The taxpayer argues that, even if the use tax was properly assessed on his sailboat, the commissioner improperly calculated the amount of interest and penalties assessed for the taxpayer's failure to pay the tax when due. From the record it appears that interest and penalties were assessed from the date the sailboat was purchased. At the hearing before the board, the commissioner conceded that "if the interest and penalties were calculated back to the initial date of purchase as opposed to the date it was first brought into the Commonwealth, I believe that would be incorrect." [Note 3] We agree with the commissioner's statement and the taxpayer's contention that assessment of interest and penalties from the date of purchase rather than the date on which the property was first used, stored, or otherwise consumed in the Commonwealth was error. Because the use tax properly cannot be assessed until property is used, stored, or otherwise consumed in the Commonwealth, it would be illogical and unfair to assess interest and penalties calculated from some earlier date. See G. L. c. 64I, Section 3.

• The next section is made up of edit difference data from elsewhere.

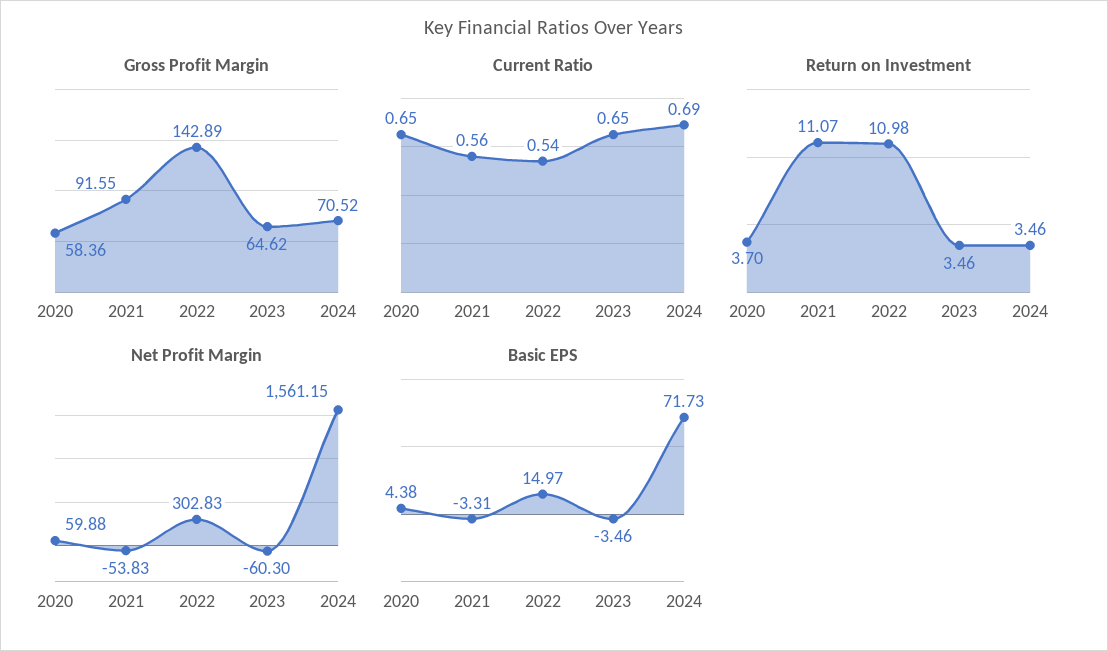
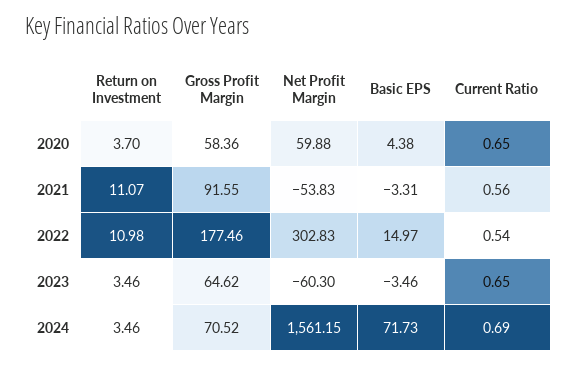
  {
    "Gross Profit Margin": {
      "2020": 58.36,
      "2021": 91.55,
-     "2022": 142.89,
+     "2022": 177.46,
      "2023": 64.62,
      "2024": 70.52
    },
    "Current Ratio": {
      "2020": 0.65,
      "2021": 0.56,
      "2022": 0.54,
      "2023": 0.65,
      "2024": 0.69
    },
    "Return on Investment": {
      "2020": 3.7,
      "2021": 11.07,
      "2022": 10.98,
      "2023": 3.46,
      "2024": 3.46
    },
    "Net Profit Margin": {
      "2020": 59.88,
      "2021": -53.83,
      "2022": 302.83,
      "2023": -60.3,
      "2024": 1561.15
    },
    "Basic EPS": {
      "2020": 4.38,
      "2021": -3.31,
      "2022": 14.97,
      "2023": -3.46,
      "2024": 71.73
    }
  }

Based on the foregoing analysis, we conclude that the taxpayer's factually-based challenges to the assessment of the use tax on his sailboat are unpersuasive. Additionally, we determine that the assessment of the use tax on the taxpayer's sailboat does not offend the Constitution. Because it appears, however, that the amount of interest and penalties was improperly calculated from the date of purchase, we remand the case to the board for recalculation of interest and penalties from
the date the taxpayer's sailboat was first used, stored, or otherwise consumed in the Commonwealth.
[Note 1] The taxpayer argues that the presumption established by G. L. c. 641, Section 8 (f), does not apply to his sailboat because the definition of "retail sale" in G. L. c. 64H, Section 1 (13), does not encompass sales consummated outside the Commonwealth. Two facts refute the taxpayer's claim. First, the provision of G. L. c. 64H, Section 1 (13), exempting from the sales tax retail sales not completed in the Commonwealth, also contains the following language: "nothing contained in this paragraph shall be construed to be an exemption from the tax imposed under chapter sixty-four I" (the use tax statute). By its terms, the definition of "retail sale" in G. L. c. 64H does not affect the assessment of the use tax. Second, the provision of the use tax statute creating the presumption, G. L. c. 641, Section 8 (f), does not contain the term "retail sale," but instead refers to "retailer[s]." The definition of "retailer" contained in G. L. c. 64H, Section 1 (9), is very broad and reaches the transaction through which the taxpayer purchased his sailboat.
[Note 2] The taxpayer here failed to demonstrate that there was an insufficient nexus to justify assessment of the tax. We find no merit in his claim that there are insufficient guidelines to govern the imposition of the tax. The language of the statute and the constitutional limits on the taxing power provide sufficient guidance for the application of the use tax.
[Note 3] Contrary to the opinion expressed by counsel for the commissioner at the hearing, the validity of the penalties is the proper subject of appeal. The taxpayer discussed his confusion regarding the penalties in an addendum to his application for an abatement and clearly indicated that he was challenging the penalties on the form he filed to commence his appeal to the board. Finally, the taxpayer raised the issue in his presentation to the board at the hearing.